Oh, and by the way I'm a little above the silly trick of editing someone's screen name when I quote their posts.   And you ask if people think I'm childish?  Really now.....

Aug 9, 2006 2:42 pm
joedabrkr:



See the bold print.  That's called time and price discretion, and it's not acceptable in most firms nowadays.  Very problematic stuff because it's open to interpretation.  Define "if it starts to go against you" for example.

Oh, and by the way I'm a little above the silly trick of editing someone's screen name when I quote their posts.   And you ask if people think I'm childish?  Really now.....
 

You don't need to explain to me what time and price exceptions are.  You will never find a client who will argue about it--so just do it.


You're the one who said you don't want to have to talk about your decisions with the client--I'm simply saying that that attitude is the surest way I can think of to get yourself barred for life.


You're still a relative newbie--you have years to blow up and with your casual attitude towards rules and your vocal disrespect for managment paint a picture of a compliance problem waiting to happen.


A monkey with a pencil could do as well as you've done in your career--wait till the going gets tough and then get back with me with your cocky attitude.

Aug 20, 2006 8:23 pm

ahh old dino boy knows everything EXCEPT discretion.


That in itself would suggest that you ARE a ej gp.....


clueless


in the dark


and love turning the manure!

Aug 20, 2006 11:56 pm
NASD Newbie:
joedabrkr:



See the bold print.  That's called time and price discretion, and it's not acceptable in most firms nowadays.  Very problematic stuff because it's open to interpretation.  Define "if it starts to go against you" for example.

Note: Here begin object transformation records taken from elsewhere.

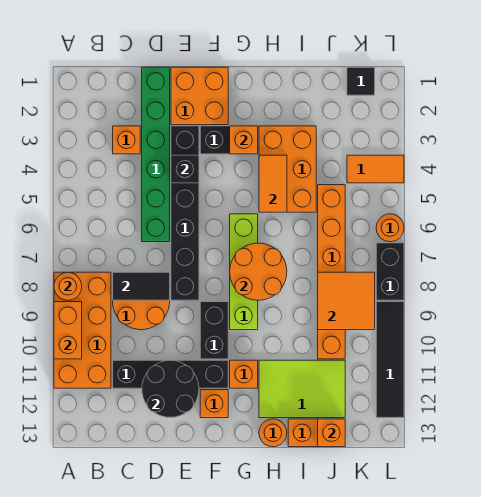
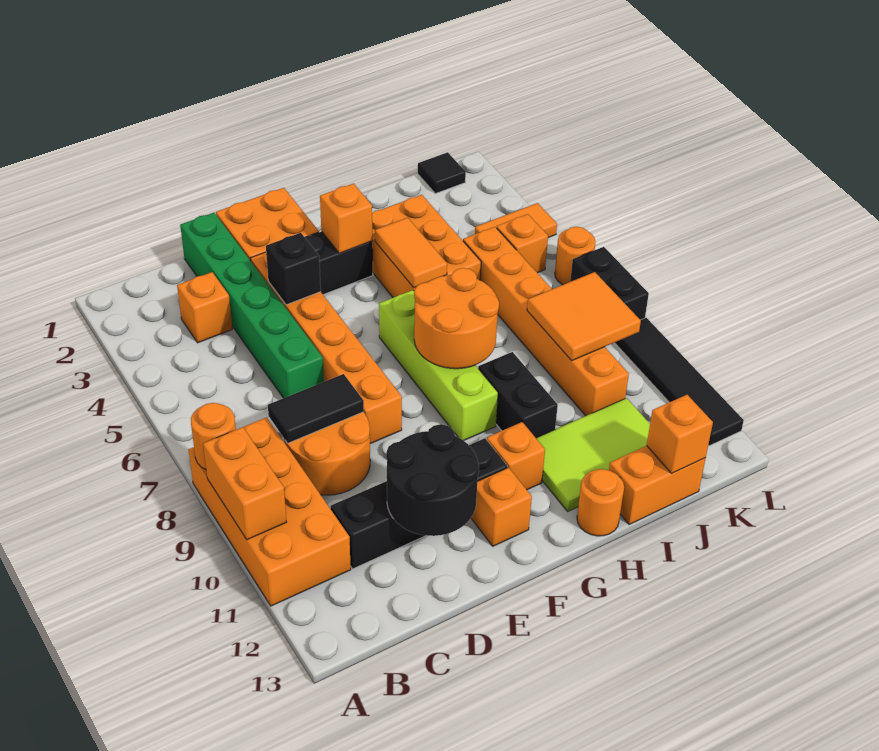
black 1x6 brick [171,126,199,300] -> orange 1x6 brick [251,252,402,444]
black 1x2 brick [200,302,228,359] -> black 1x2 brick moved to [478,352,558,438]
none -> orange 1x1 brick [497,214,548,273]

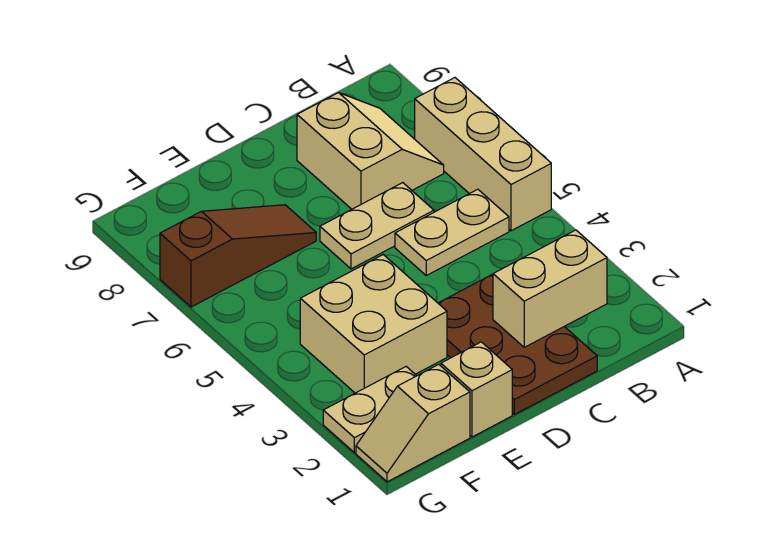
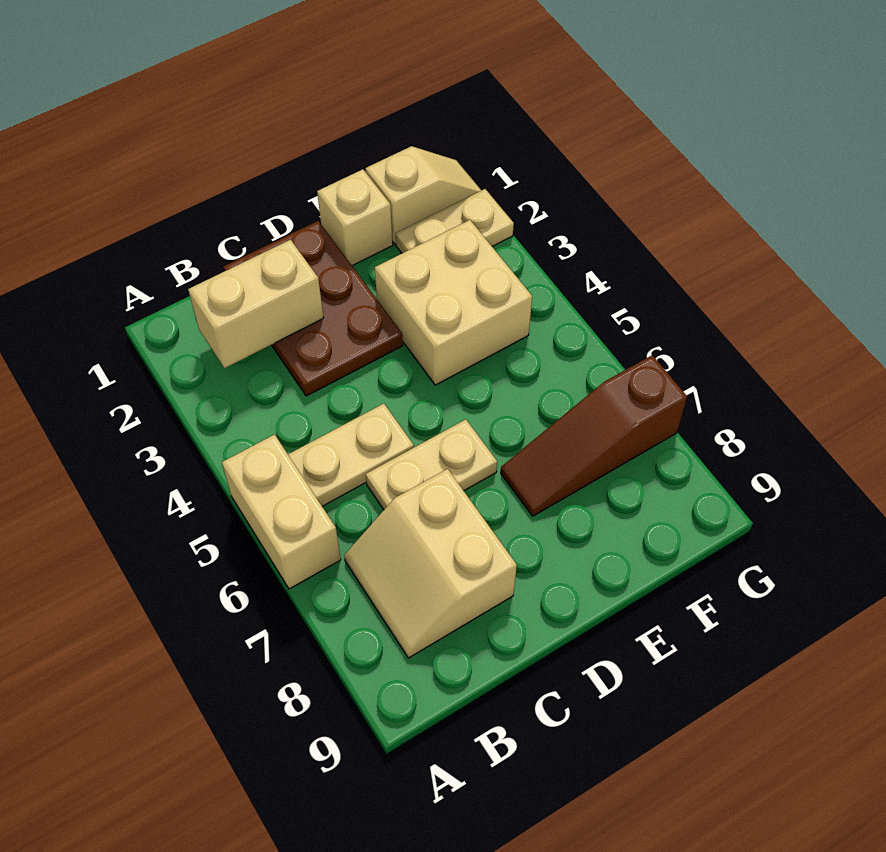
tan 1x3 brick [415,78,551,231] -> tan 1x2 brick [222,435,341,589]

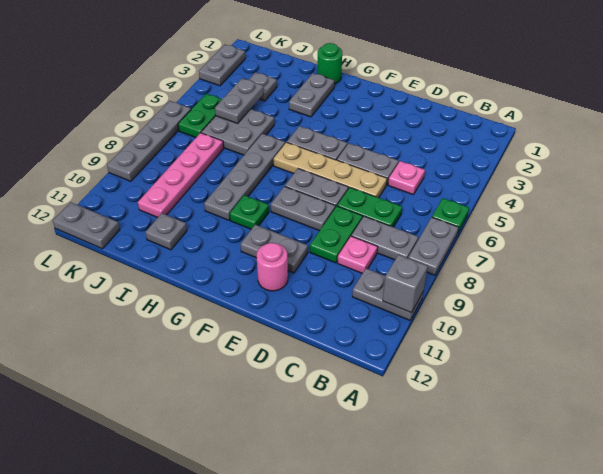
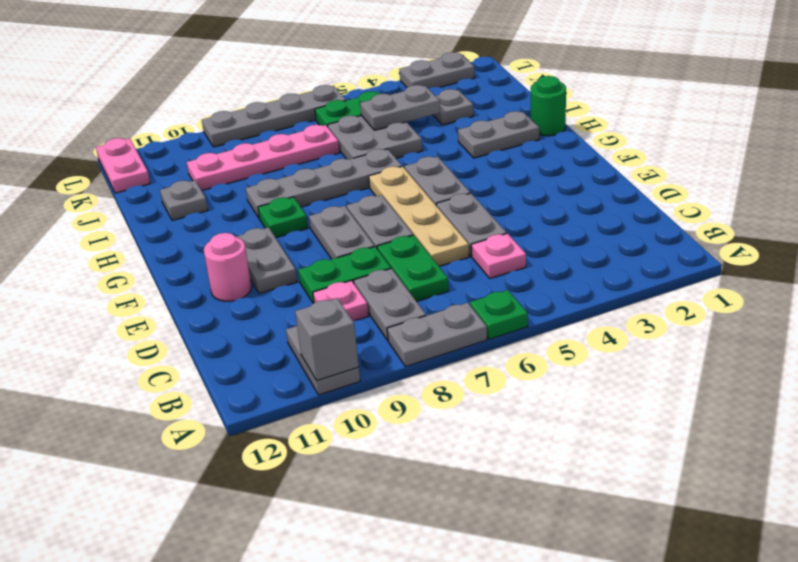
grey 1x2 plate [53,202,120,249] -> pink 1x2 plate [96,138,150,193]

Oh, and by the way I'm a little above the silly trick of editing someone's screen name when I quote their posts.   And you ask if people think I'm childish?  Really now.....
 

You don't need to explain to me what time and price exceptions are.  You will never find a client who will argue about it--so just do it.


You're the one who said you don't want to have to talk about your decisions with the client--I'm simply saying that that attitude is the surest way I can think of to get yourself barred for life.

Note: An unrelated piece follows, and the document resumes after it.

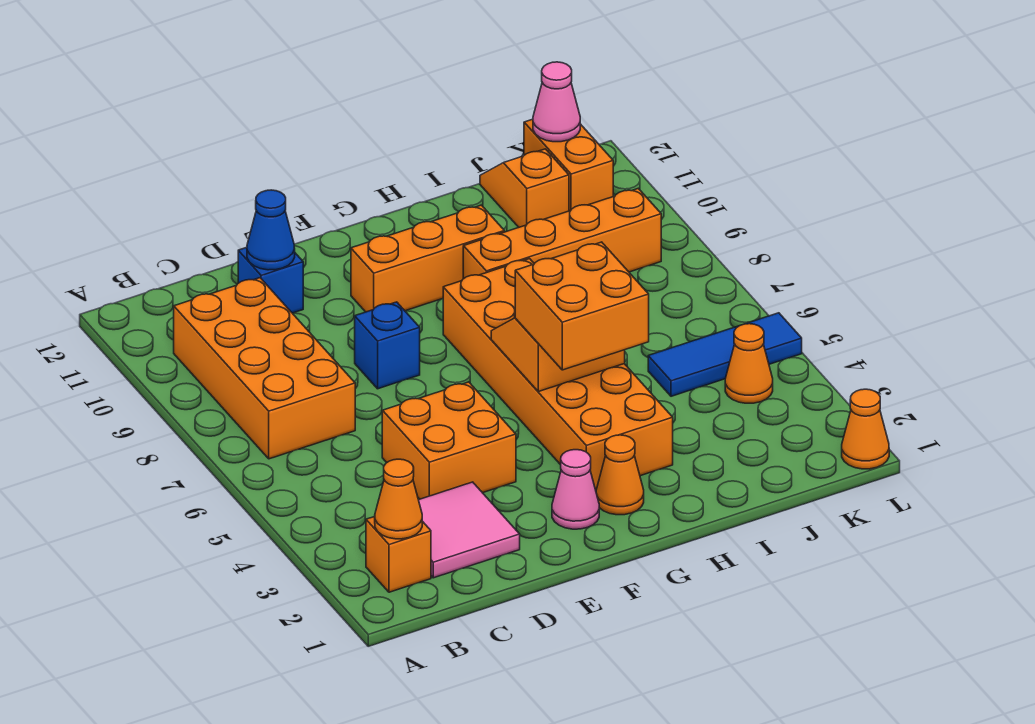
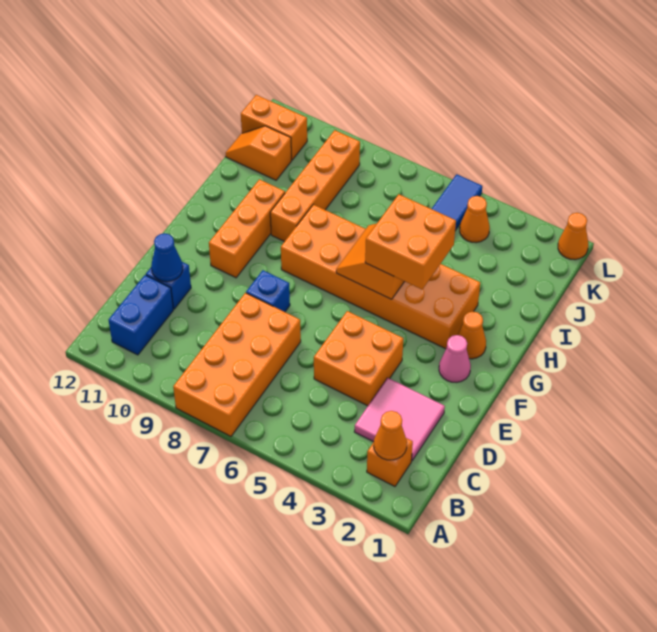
orange 2x4 brick [174,278,355,459] -> orange 2x4 brick turned to [173,293,301,436]
none -> blue 1x2 brick [109,275,173,355]
pink 1x1 cone [533,62,580,142] -> none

You're still a relative newbie--you have years to blow up and with your casual attitude towards rules and your vocal disrespect for managment paint a picture of a compliance problem waiting to happen.


A monkey with a pencil could do as well as you've done in your career--wait till the going gets tough and then get back with me with your cocky attitude.

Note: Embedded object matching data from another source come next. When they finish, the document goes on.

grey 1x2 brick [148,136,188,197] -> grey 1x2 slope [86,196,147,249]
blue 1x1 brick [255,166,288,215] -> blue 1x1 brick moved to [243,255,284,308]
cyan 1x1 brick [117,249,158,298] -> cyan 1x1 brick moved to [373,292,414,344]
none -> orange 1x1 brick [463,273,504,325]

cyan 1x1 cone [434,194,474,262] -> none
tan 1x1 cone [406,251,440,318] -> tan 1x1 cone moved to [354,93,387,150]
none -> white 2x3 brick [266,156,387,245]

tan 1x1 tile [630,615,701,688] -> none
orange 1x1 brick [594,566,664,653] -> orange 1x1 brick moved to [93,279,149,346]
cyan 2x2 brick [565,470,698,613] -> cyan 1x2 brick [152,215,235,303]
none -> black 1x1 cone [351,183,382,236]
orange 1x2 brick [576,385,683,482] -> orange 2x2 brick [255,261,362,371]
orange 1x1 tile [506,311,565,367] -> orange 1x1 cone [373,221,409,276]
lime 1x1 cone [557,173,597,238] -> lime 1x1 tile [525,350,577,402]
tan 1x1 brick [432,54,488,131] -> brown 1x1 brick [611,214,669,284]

Wow....I am honestly amazed that you would even suggest that!

I'd love to see how some of the wirehoue compliance comps would react to a statement like that.....

Aug 21, 2006 7:21 am

Do you think I'd ever put that in writing above or below my name?


Regardless the fact is that you can verbally assume timing discretion.  Most compliance types are going to say that if you regularly make use of it you should get it in writing--but the reality is the less you have in writing the better off you are.


If a client drags you into arbitration and the discretionary paperwork is entered as evidence it becomes an albatross around your neck because of all the fiduciary issues that go hand-in-hand with it.


On the other hand your attorney should be able to get the guy to admit that you and he always had an "understanding" that you would protect his best interests and take him out of something that did not seem to be working well.


The panel will know that there is no need for a formal power of attorney for that relationship--and the albatross is not in the room.


Getting discretionary paperwork signed is a bad idea unless the client truly cannot be reached during business hours.


Even then, there is no compelling reason for you to be allowed to reinvest their money without talking to them.  "Take me out without talking to me if it seems prudent, but don't do anything else with my money without talking to me" is the only safe way to go.


Your comment that you don't like to have to explain your decisions is a really really really dangerous thing to believe, much less to say.